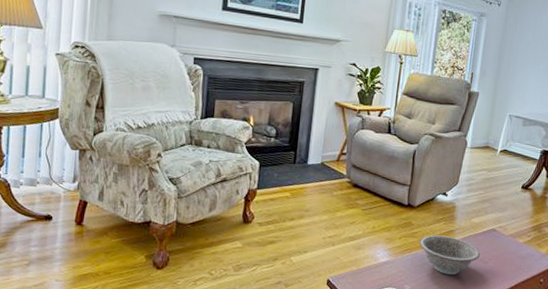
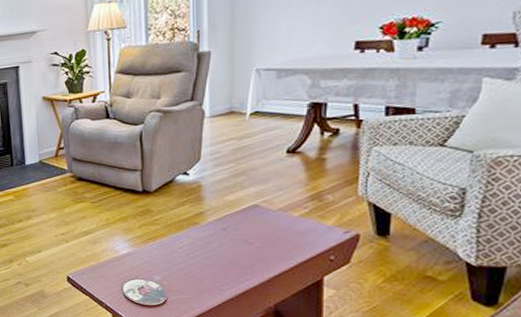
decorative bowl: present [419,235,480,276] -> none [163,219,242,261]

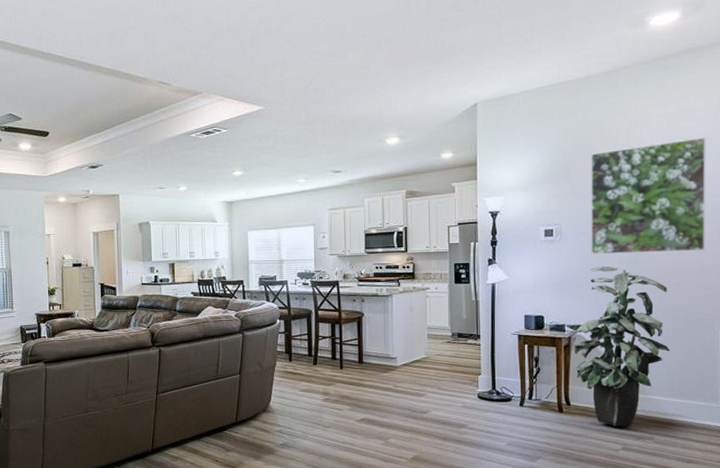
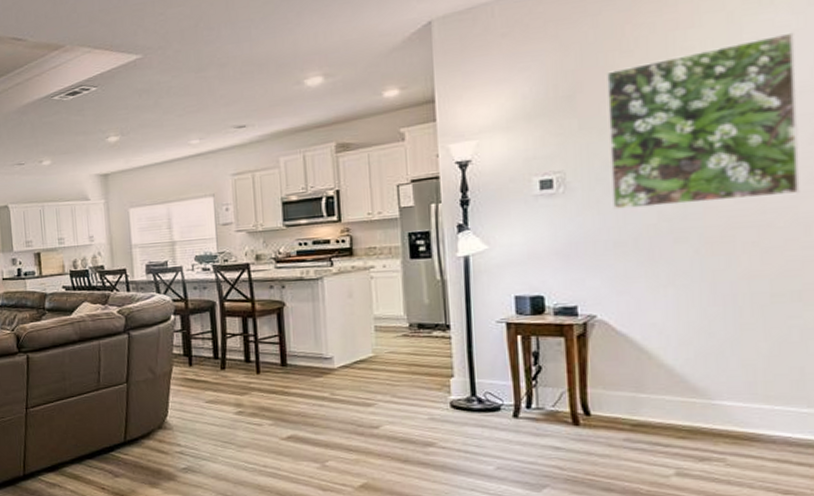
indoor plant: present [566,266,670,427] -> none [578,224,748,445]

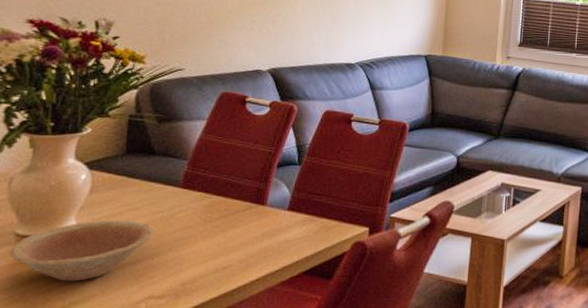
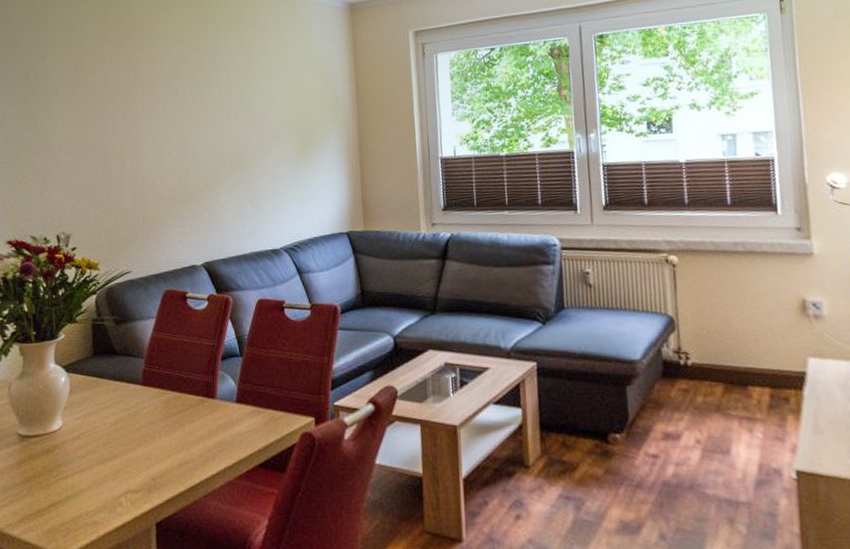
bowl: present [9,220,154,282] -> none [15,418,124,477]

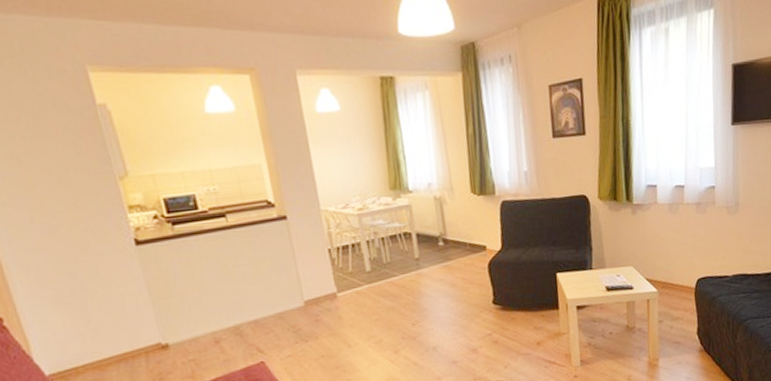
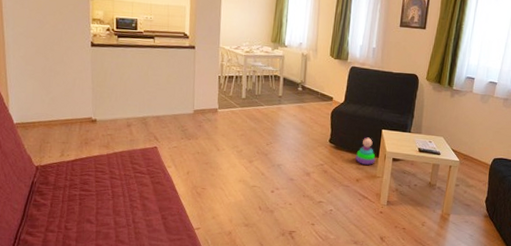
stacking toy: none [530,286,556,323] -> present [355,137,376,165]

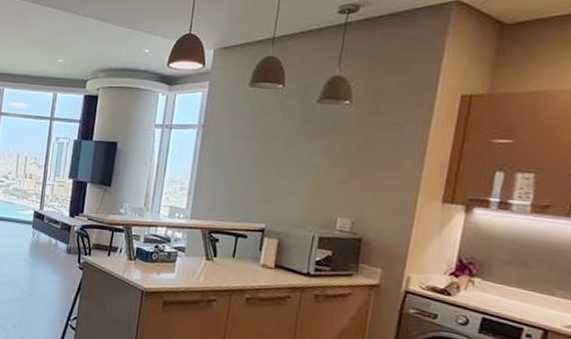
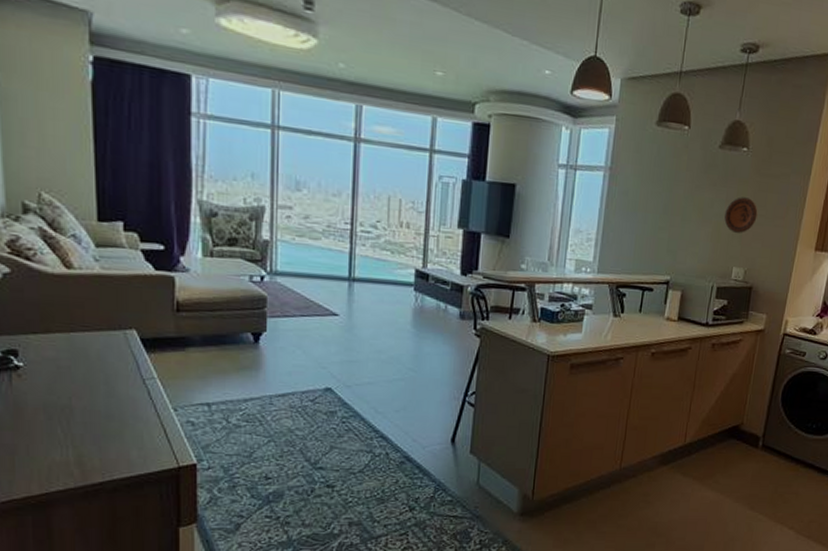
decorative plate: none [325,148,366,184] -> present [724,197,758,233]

- - - - -

— Brief —
Without the pictures, print the records in full, exactly as they appear.

— Answer for the task —
decorative bowl: present [419,235,480,276] -> none [163,219,242,261]

indoor plant: present [566,266,670,427] -> none [578,224,748,445]

bowl: present [9,220,154,282] -> none [15,418,124,477]

stacking toy: none [530,286,556,323] -> present [355,137,376,165]

decorative plate: none [325,148,366,184] -> present [724,197,758,233]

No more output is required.